I laugh. “Oh my gosh. Well, in that case, Amelia and her friend—and you and your wife—will have to be my guests at the pre-show meet and greet. Barry, can you arrange that for me, please?”
“Sure thing.”
Javier thanks me profusely—and as he speaks, my gaze drifts to the hottie again. His dark eyes are positively blazing at me. Oh, my. Does this fine man get off on random acts of kindness? It sure looks that way. Well, all righty then. Let’s see if I can make his dark eyes blaze even hotter.
“What’s Amelia’s favorite song?” I ask, returning to Javier.
“‘Pretty Girl.’”
I address Barry. “Can you ask Shannon to cue me in my ears tonight to give Amelia a little birthday shout-out, right before we launch into ‘Pretty Girl’?”
“You got it.”
Predictably, Javier thanks me again, this time like I’ve just offered to donate a kidney to his daughter. As Javier showers me with praise, I sneak another peek at Mr. Yummy. Oh, man. He’s buying what I’m selling. In fact, he’s looking at me like he wants to bend me over the keyboard behind us and fuck me raw. My nipples harden at the mere thought. Yes, please. Okay, that’s it. I can’t wait a second longer to find out who this sexy man is.
I look strai
ght at the object of my desire. “And you are . . ?”
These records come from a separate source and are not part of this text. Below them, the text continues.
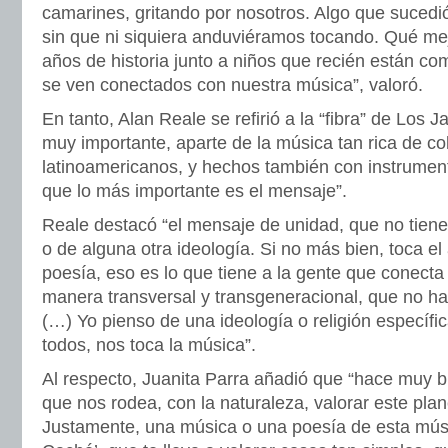
camarines, gritando por nosotros. Algo que sucedi
sin que ni siquiera anduviéramos tocando. Qué me
años de historia junto a niños que recién están c
se ven conectados con nuestra música”, valoró.
En tanto, Alan Reale se refirió a la “fibra” de Los J
muy importante, aparte de la música tan rica de co
latinoamericanos, y hechos también con instrument
que lo más importante es el mensaje”.
Reale destacó “el mensaje de unidad, que no tiene 
o de alguna otra ideología. Si no más bien, toca el
poesía, eso es lo que tiene a la gente que conecta
manera transversal y transgeneracional, que no ha
(…) Yo pienso de una ideología o religión específi
todos, nos toca la música”.
Al respecto, Juanita Parra añadió que “hace muy b
que nos rodea, con la naturaleza, valorar este pla
Justamente, una música o una poesía de esta mús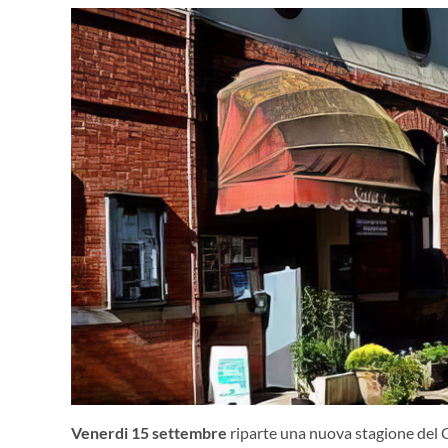
Venerdi 15 settembre
riparte una nuova stagione del C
“Oh, I’m sorry, Aloha,” Barry butts in, before the guy can speak. “This is Zander Shaw. Your new personal bodyguard.”
In rapid-fire succession, my brain does a double-take and then comes to a skidding halt... and then crashes down a flight of stairs until, finally, exploding into a gigantic ball of flames.
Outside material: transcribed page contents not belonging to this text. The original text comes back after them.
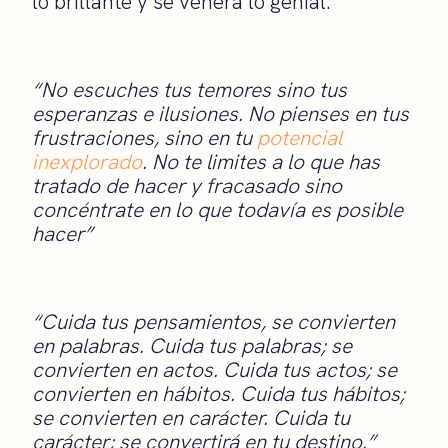
lo brillante y se venera lo genial.
“No escuches tus temores sino tus
esperanzas e ilusiones. No pienses en tus
frustraciones, sino en tu
potencial
inexplorado
. No te limites a lo que has
tratado de hacer y fracasado sino
concéntrate en lo que todavía es posible
hacer”
“Cuida tus pensamientos, se convierten
en palabras. Cuida tus palabras; se
convierten en actos. Cuida tus actos; se
convierten en hábitos. Cuida tus hábitos;
se convierten en carácter. Cuida tu
carácter; se convertirá en tu destino.”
Zander extends his hand, grinning like he just gave me a wedgie. “Hi, Aloha.” His voice is a low baritone. Sexy. Just like him. “It’s a pleasure to meet you.”
I glare at Zander’s extended hand for a moment before pointedly snubbing him. “Can I have a word with you, Barry?” I grab Barry’s forearm and pull him away from the group, every cell in my body vibrating with anger.
“Is there a problem?” Barry asks when we’re away from the group.
“I want him gone,” I whisper.
“Why?” Barry smiles. “Zander told me you two really hit it off the other night.”
“He sent me a photo of himself that wasn’t him. He’s a liar.”
Barry crosses his mammoth arms over his chest. “The man sent you a photo of the bass player for 22 Goats—an indie rock band signed to your label. And you wanna know why I’m not the least bit pissed he did that? One, because nobody in their right mind would think I’d hired that skinny guy as your bodyguard. And, two, because you had no legitimate reason to request a photo from him in the first place. You think this is some kind of beauty contest? You think this is Tinder and you get to swipe right or left on the bodyguards I assign to you? Well, it’s not. The man has a job to do and I’ve specifically told you he’s qualified to do it. That’s all you need to know—not whether he’s going to set your girly bits on fire.”